SINGAPORE -- The ranks of Asia's superrich are growing, but their knack for making money does not mean they know how to pass it to the next generation, new research suggests.
The region's class of high net worth individuals -- those with over $30 million -- swelled by 13% or nearly 12,000 people last year, according to a report published by London property consultancy Knight Frank in early March.
Asia accounted for seven of the top 10 economies where the high net worth markets expanded the fastest from 2018 to 2019, the study shows. South Korea topped the list with a 22% jump in the number of ultra wealthy. Japan came third, at 17%, with China at 15% and Taiwan just behind at 14%.
Southeast Asian economies also made the list -- Singapore at 10%, followed by the Philippines and Thailand at 9%.
"Within the Asia-Pacific region, the countries expected to witness the strongest rise in ultra high net worth individual populations are, unsurprisingly, also the fastest growing economies globally," said Kevin Coppel, managing director for the Asia-Pacific at the consultancy.
To compile the data, Knight Frank surveyed 620 wealth advisers last November. Italy, Nigeria and Egypt were the only non-Asian countries in the top 10.
Southeast Asia has become a hot spot for wealth management firms, as new millionaires and billionaires emerge. Veron Shim, chief executive of Singapore-based wealth management startup Envysion, noted that since many Asian companies are still developing, there is ample room for the rich segment to expand further.
"Asia will move a lot faster, and yes, now we are catching up [to the West]," she said. "But very soon we will surpass" the West in numbers of high net worth people.
Shim's company, which she launched this year with former private bankers from financial institutions like Switzerland's Julius Baer, offers personalized concierge services for millionaires in Asia, from arranging private jets to assisting them with estate management.
But while players like Shim's Envysion encourage their customers to think ahead about transferring wealth to heirs, many are not getting the message, other studies show.
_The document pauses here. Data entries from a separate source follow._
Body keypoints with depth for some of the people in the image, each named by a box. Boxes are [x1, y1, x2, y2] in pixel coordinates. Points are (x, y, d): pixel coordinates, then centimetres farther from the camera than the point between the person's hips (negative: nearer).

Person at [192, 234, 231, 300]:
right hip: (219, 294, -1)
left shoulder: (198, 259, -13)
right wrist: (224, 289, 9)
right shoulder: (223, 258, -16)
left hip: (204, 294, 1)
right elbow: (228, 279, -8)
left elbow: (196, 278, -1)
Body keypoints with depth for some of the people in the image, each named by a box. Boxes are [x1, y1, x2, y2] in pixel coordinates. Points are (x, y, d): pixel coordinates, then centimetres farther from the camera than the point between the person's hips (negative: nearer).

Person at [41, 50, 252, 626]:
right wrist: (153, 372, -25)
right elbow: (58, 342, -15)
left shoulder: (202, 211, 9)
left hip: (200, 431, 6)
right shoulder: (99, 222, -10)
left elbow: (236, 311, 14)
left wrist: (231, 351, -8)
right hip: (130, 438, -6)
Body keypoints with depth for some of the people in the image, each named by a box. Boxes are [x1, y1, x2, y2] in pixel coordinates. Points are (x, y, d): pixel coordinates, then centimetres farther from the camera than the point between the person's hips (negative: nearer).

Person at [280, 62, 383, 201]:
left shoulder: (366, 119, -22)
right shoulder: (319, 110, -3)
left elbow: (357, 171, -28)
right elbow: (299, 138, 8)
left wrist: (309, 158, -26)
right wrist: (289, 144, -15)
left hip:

"Even as we stand on the cusp of what is possibly the largest wealth transfer in history, many high-net worth Asian families regularly face conflicting priorities and interests, with estate planning often deeply intertwined with company succession," said Brian Balleine, regional head for Asia at Bermuda-based financial services company Butterfield.
A Butterfield report notes that Asia has become the biggest hub for billionaires, with the population set to rise above 1,000 by 2023. And by 2030, more than $15 trillion in wealth is set to change hands from one generation to the next. But when Butterfield polled managers handling high net worth clients, around 60% said they have customers with no succession plans.
Its survey of over 50 respondents from the financial centers of Hong Kong and Singapore found that 31% of wealth managers had clients who did not prioritize succession planning while 28% said their customers saw no need to plan.
Succession, of course, is a sensitive subject that has torn more than a few families apart.
Family-run South Korean conglomerate Lotte Group is a prime example. Elder son Shin Dong-joo was ousted from the company in 2015 after losing a boardroom battle with his younger brother, Shin Dong-bin. The older brother had tried to remove his sibling through legal challenges and shareholder motions over the years, to no avail.
Often, heirs are left out of discussions on the family fortune, which can breed resentment.
"With the lack of intergenerational engagement within the family and the resistance to discuss cultural taboo subjects, only 15% of the next generation have actually participated in more than 60% of all succession planning-related discussions," said Mike Goodall, chief commercial officer at insurer Transamerica Life Bermuda.
The insurance company, in its own poll, reported similar findings to Butterfield's study: 57% of Asia's superrich have done no estate planning and made no preparations to transfer their wealth, versus 32% in Western markets.
Transamerica surveyed over 230 high net worth people and wealth managers from Hong Kong, Singapore, Malaysia, Thailand, China and India from March to September last year.
The way many rich Asians keep their money can also lead to complications.
The region's wealthy tend to spread their riches over a wide range of assets, businesses and countries, said Samantha Ghiotti, deputy chief executive of insurer Singlife.
"This creates complexities in navigating different forms of regulation and having clear direction and differentiation between estate planning and succession of leadership in family-owned businesses," Ghiotti said.